WASHINGTON — The U.S. Supreme Court agreed Friday to hear two more Texas death penalty cases to decide whether lower courts are complying with its previous rulings on faulty jury instructions.

The instructions, which guide Texas jurors as they decide between life sentences and death penalties, were rejected by the Supreme Court in 1989 and corrected by the Texas Legislature in 1991.

However, decisions in the two cases accepted Friday — and in a similar case the court accepted earlier this month — could eventually help determine whether dozens of death row inmates tried under the old rules will live or die.

At issue in the cases — Jalil Abdul-Kabir (also known as Ted Calvin Cole) v. Quarterman and Brent Brewer v. Quarterman — is whether the New Orleans-based U.S. 5th Circuit Court of Appeals correctly analyzed whether Texas juries had the chance to spare the men from execution based on so-called mitigating factors, such as the defendants' low intelligence or childhood abuse.

The cases will be argued early next year and decided by July, as will the third Texas case, LaRoyce Smith v. Texas, which accuses another court — the Texas Court of Criminal Appeals — of deliberately disobeying Supreme Court decisions on the jury instructions. None of the cases is from the Houston area.

The Texas Court of Criminal Appeals and the 5th Circuit have been warned previously by the Supreme Court to pay closer attention to its decisions and follow its guidance in Texas death cases.

"There are several judges who have wrestled in good faith" with the high court's previous decisions, said Rob Owen, a professor at the University of Texas law school who represents Cole and Brewer. "I think they are really crying out for further guidance from the Supreme Court."

Other judges, he said, are "just resistant to the idea of reconsidering whether they were wrong all along."

When Cole and Brewer were tried, jurors determining their sentences were asked two yes-or-no questions: Whether the murder was deliberate, and whether the killer would continue to be dangerous in the future. Two "yes" answers meant a death sentence. One or two "no" answers meant a life sentence.

In later years, after the Supreme Court found those instructions inadequate because they failed to properly consider mitigating evidence, Texas judges began crafting additional instructions.

Judges told jurors that if they thought there was any mitigating evidence that warranted sparing the killer's life, they could change one of their "yes" answers to "no."

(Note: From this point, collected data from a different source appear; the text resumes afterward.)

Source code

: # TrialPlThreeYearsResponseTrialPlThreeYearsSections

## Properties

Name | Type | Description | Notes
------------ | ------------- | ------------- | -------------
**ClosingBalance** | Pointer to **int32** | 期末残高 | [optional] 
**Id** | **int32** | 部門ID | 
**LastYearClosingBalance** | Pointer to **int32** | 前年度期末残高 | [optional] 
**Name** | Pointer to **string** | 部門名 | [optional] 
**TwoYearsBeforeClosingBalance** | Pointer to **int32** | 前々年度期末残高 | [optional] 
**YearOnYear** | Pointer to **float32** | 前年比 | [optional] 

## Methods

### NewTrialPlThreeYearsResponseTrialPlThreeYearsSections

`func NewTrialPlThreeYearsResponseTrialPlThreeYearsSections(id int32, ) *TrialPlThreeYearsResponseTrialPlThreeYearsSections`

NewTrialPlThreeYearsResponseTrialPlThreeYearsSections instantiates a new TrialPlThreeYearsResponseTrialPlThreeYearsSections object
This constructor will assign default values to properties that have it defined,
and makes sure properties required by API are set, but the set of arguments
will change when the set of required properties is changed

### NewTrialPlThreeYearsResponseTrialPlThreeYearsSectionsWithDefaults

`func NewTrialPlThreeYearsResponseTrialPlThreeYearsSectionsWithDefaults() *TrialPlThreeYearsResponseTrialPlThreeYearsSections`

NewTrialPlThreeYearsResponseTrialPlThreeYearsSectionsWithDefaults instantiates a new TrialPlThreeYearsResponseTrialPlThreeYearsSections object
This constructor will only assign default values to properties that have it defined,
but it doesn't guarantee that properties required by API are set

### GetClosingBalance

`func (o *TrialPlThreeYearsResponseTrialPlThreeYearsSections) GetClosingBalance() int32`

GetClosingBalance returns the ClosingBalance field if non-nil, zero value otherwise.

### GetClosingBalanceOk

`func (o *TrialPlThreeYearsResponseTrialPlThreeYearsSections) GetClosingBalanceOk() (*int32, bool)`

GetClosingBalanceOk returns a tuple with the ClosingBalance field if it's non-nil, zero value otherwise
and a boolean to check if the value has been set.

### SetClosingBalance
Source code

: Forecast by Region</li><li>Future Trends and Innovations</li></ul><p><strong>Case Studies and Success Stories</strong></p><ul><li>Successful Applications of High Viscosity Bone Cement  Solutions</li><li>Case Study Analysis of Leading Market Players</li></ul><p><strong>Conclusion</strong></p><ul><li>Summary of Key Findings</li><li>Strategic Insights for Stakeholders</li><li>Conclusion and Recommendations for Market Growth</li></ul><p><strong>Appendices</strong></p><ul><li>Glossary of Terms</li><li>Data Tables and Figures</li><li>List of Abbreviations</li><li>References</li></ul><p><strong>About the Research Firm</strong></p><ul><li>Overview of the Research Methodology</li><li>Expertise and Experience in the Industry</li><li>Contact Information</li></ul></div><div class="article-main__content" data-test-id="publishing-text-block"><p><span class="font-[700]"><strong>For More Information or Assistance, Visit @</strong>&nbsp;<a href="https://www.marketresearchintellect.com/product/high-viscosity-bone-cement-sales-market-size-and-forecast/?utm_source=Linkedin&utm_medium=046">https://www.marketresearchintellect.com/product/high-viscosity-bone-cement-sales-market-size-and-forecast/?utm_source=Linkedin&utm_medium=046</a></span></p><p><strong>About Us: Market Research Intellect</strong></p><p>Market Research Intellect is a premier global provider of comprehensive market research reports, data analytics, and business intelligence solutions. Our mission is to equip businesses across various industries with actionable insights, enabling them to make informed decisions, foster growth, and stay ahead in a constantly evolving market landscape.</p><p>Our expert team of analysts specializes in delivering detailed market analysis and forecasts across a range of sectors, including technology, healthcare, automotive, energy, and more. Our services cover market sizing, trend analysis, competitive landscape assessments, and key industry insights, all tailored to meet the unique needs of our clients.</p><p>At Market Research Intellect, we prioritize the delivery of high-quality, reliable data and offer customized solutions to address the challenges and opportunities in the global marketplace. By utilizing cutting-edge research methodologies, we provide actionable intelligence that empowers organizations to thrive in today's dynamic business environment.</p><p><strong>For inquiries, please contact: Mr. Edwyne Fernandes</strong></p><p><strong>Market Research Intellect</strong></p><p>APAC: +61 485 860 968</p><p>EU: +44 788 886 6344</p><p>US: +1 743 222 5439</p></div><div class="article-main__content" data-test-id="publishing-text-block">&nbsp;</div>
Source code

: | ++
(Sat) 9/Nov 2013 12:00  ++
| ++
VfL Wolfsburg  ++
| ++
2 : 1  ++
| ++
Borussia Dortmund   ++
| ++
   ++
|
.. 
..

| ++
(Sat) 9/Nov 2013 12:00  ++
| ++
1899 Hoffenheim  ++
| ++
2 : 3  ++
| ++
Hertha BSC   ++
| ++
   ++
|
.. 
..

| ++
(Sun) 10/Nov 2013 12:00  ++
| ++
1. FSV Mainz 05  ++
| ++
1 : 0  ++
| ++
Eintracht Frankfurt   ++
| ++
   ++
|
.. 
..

The high court also rejected that approach, and now Texas has a third question asking jurors whether the mitigating evidence is strong enough to spare the killer's life.

Meantime, old death cases continue to be appealed, and several have made repeat trips to the Supreme Court, including those of Smith and Cole, which were before the high court two years ago.

In Smith's case, the high court didn't bother to schedule arguments, instead issuing a terse 7-2 opinion saying Smith deserved a new sentencing and criticizing the Court of Criminal Appeals for relying on a legal analysis "we never countenanced and now have unequivocally rejected."

Last March, the Texas court reconsidered and reinstated Smith's death sentence.

A spokesman for the Texas Attorney General's Office, which handles many death penalty appeals, declined to comment on the cases.